TECH621 Discussion: The “Long Tail” in Social Bookmarking

In response to what we discussed in class, here is some references related to the long-tail in social bookmarking.

Terms in a tagging system are usually considered to follow a power-law distribution. They tend to converge into a small subset of prevalent keywords, and other obscure or problematic tags fall into the “long-tail”, thus get filtered out of the central area. This is regarded as an illustration of Zipf’s Law (Zipf, 1935): “in a corpus of natural language utterances, the frequency of any word is roughly inversely proportional to its rank in the frequency table”. This is useful for filtering out the problematic tags, and reach a converging point of the collective intelligence. However, some researchers point out that there are hidden useful information in the long tail since the long-tail contains informal metadata, and searching method should be improved to search across the long tail, rather than only use a small subset of the tags (Tonkin, 2006).

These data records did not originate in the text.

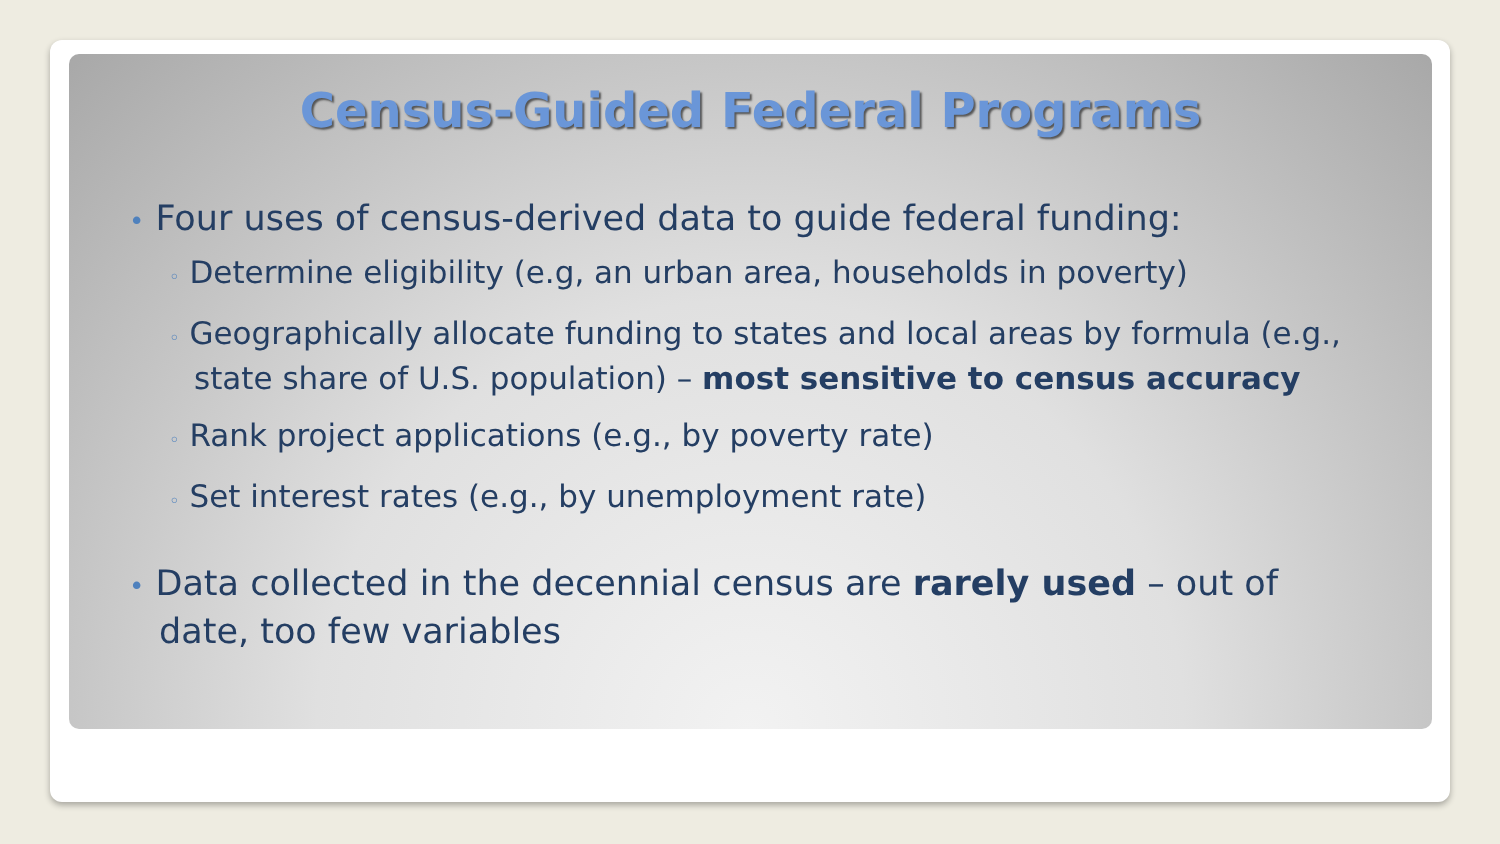Census-Guided Federal Programs
• Four uses of census-derived data to guide federal funding:
◦ Determine eligibility (e.g, an urban area, households in poverty)
◦ Geographically allocate funding to states and local areas by formula (e.g., state share of U.S. population) – most sensitive to census accuracy
◦ Rank project applications (e.g., by poverty rate)
◦ Set interest rates (e.g., by unemployment rate)
• Data collected in the decennial census are rarely used – out of date, too few variables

I also found an online forum ( discussing that you can use long-tail keywords to get traffic to your websites. The basic idea is that you use low competitive keywords to bookmark your website, and each of them get a low volume of searches, but cumulatively, you will get enough traffic. I haven’t looked into whether there are scholarly publications about this idea. I am sure there are tons of other papers mention this, just list a few here:
1. Golder, S., & Huberman, B. A. (2005). The structure of collaborative tagging systems. Arxiv preprint cs/0508082.
2. Tonkin, E. (2006). Searching the long tail: Hidden structure in social tagging. Proceedings of the 17th ASIS&SIG/CR Classification Research Workshop. Austin, TX.
3. Zipf, G. K. (1935). The psycho-biology of language: An introducation to dynamic philology. Boston, MA.